3rd Principal of Jamea Qasimul Uloom Dargah Hajrat Shah Jalal, Sylhet
- In office 21 October 2009 – 11 March 2019
- Preceded by: Abdul Hannan
- Succeeded by: Muhibbul Haque Gachbari
- Title: Faqihul Millat

Personal life
- Born: 15 March 1956 Bagua, Bishwamvarpur, Sunamganj
- Died: 11 March 2019 (aged 63)
- Home town: Sunamganj
- Children: 6
- Education: Jamea Qasimul Uloom Dargah Hazrat Shah Jalal, Sylhet

Religious life
- Religion: Islam
- Jurisprudence: Hanafi
- Creed: Maturidi
- Movement: Deobandi

= Abul Kalam Zakaria =

Bangladeshi Islamic Scholar

Abul Kalam Zakaria (15 March 1956 – 11 March 2019), also known as Faqihul Millat, was a Bangladeshi Deobandi Islamic scholar, jurist, and educationist. He was the principal and the Grand Mufti of Jamea Qasimul Uloom Dargah Hazrat Shah Jalal Sylhet and editor of the monthly magazine al-Qasim. In the greater Sylhet region, he made unique and extraordinary contributions to the religious, educational, and various other social activities.

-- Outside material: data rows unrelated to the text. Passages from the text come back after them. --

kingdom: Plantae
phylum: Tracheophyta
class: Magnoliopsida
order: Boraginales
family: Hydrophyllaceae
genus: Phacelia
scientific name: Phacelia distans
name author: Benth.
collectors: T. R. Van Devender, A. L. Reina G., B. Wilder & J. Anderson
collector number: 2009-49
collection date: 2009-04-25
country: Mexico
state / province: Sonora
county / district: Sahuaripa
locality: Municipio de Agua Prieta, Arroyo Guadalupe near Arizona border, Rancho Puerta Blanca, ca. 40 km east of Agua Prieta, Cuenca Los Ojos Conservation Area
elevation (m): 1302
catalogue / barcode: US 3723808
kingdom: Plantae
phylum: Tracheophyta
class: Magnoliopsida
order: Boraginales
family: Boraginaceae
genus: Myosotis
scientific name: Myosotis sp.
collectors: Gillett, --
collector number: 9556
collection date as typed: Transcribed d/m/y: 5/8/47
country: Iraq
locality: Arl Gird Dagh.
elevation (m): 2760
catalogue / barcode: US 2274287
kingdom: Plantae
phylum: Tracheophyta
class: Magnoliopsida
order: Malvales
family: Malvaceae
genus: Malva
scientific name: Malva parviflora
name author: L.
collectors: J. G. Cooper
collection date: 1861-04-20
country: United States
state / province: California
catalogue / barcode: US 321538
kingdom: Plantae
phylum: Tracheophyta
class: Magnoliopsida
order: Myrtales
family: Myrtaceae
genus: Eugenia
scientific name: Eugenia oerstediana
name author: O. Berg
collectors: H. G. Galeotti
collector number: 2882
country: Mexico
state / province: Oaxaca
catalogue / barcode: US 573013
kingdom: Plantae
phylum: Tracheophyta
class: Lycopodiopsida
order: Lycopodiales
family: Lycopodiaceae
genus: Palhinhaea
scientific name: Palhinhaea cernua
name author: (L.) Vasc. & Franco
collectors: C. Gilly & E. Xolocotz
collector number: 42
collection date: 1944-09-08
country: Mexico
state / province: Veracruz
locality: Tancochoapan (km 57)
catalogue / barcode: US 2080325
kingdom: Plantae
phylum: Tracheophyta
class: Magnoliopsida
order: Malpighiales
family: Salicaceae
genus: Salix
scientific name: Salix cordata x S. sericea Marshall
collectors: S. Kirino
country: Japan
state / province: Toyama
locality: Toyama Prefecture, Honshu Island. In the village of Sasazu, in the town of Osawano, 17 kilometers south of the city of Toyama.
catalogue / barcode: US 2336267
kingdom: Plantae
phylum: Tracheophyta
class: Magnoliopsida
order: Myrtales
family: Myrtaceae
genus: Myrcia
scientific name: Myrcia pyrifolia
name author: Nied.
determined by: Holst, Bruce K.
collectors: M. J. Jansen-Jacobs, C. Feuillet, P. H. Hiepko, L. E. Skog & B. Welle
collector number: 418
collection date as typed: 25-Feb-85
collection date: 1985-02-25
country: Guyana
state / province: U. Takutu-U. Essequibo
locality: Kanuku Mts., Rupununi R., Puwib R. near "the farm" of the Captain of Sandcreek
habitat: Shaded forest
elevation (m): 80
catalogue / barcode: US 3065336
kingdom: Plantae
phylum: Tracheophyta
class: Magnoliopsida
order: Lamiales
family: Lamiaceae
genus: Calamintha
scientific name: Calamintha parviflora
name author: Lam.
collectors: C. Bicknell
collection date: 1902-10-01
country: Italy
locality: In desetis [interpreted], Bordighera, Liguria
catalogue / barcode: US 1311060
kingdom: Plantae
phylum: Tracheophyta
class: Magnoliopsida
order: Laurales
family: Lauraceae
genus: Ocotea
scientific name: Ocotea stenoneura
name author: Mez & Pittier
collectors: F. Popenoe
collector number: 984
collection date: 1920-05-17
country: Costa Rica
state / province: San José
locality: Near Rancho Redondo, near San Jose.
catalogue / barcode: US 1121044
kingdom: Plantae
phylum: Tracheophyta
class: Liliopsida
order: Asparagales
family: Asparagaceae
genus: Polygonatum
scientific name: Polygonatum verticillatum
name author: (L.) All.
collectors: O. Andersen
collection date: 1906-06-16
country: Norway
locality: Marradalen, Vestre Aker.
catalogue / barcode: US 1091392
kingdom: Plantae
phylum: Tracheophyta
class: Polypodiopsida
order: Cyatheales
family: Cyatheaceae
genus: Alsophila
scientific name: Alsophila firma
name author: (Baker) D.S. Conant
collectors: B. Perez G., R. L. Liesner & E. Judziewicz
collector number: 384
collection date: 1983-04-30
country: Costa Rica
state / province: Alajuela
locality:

== Early life and education ==
Abul Kalam Zakaria was born on 15 March 1956 into a Muslim family of Lal Miah and Khairun Nesa in Bagua village of Bishwamvarpur Upazila in Sunamganj District.

His educational journey began in 1963 when he enrolled in the Bagua Madrasa in his village. After completing his primary education in the village, he was admitted to Jamia Arabia Ramnagar Barmouttar Madrasa in Sunamganj Sadar in 1969, where he started his higher secondary studies. In 1973, he moved to Jamea Qasimul Uloom Dargah Hazrat Shah Jalal Madrasah, Sylhet. After studying the Tafseer of the Quran, Hadith, the principles of Hadith, and various other Islamic sciences here for five years, he participated in the Dawra-e-Hadith exam organized by Azad Dini Edara-e-Taleem Bangladesh in 1978 and secured 1st place in the merit list.

== Career ==
After completing his education in 1978, in the same year, he began his professional career by joining as a teacher at Jamea Qasimul Uloom Dargah Hazrat Shah Jalal, Sylhet. In 1981, he was entrusted with the responsibility of the Fatwa Department (Islamic Law) at Jamea Qasimul Uloom Dargah Hazrat Shah Jalal, Sylhet. In 2001, he became assistant secretary of education at Jamia Dargah. In 2006, he became the assistant director, and in 2009, he took the responsibility as a director, serving in this role until his death. He held the position of khateeb at the Dargah Mosque and the Amberkhana Shahi Jame Masque.

== Personal life ==
In 1980, he married Rukaiya Begum, the second daughter of Maulana Abdul Haque Saykhe Gazinagari, an Islamic scholar from Sylhet. They had four sons and five daughters.

== Writing ==
In his professional life, he authored and edited different sorts of books alongside his teaching career. At the same time, he utilized his efficiency in multiple languages to translate tons of books.

=== Authored and translated works ===
- Bangla Translation of Shahih Bukhari Sharif (28th part) published by Islamic Foundation
- The life of Esa (A.S.)
- The uncovering of the light of truth
- Adabul Mutallimin (The manners of students)
- Why wiping on the ordinary socks isn't permissible
- Taqreere Qasimi Sharhe Tafseere Bayjabi (Urdu)
- Malabudda Minhu (Urdu)
- Edara Bangla Literature (part 1)

=== Editorial works ===
He edited various books, including Maktab Lession (4th Volume), Short Talimul Islam Volumes 1, 2, and 3, Addurusul Arabia, Urdu Adab, al-Irshad, which are from Azad dini Edara e Taleem Bangladesh and so on. Apart from these, he was the editor of the monthly magazine al-Qasim, the official publication and representative of Jamea Qasimul Uloom Dargah Hazrat Shah Jalal, Sylhet.

== Death ==
On the afternoon of 11 March 2019, he had a stroke while at his workplace, Dargah Madrasa. He was taken to Sylhet MAG Osmani Medical College Hospital, but he died on the way at 5 PM. The following day (Tuesday), his funeral prayer was organised at 11 AM in the field of the Sylhet Government Alia Madrasah. The funeral prayer was led by Muhibbul Haque Gachbari, the Sheikhul Hadith of Dargah Madrasah. After the funeral prayer, he was buried in the cemetery in front of the Darul Ikama building of Jamea Qasimul Uloom Dargah Hazrat Shah Jalal.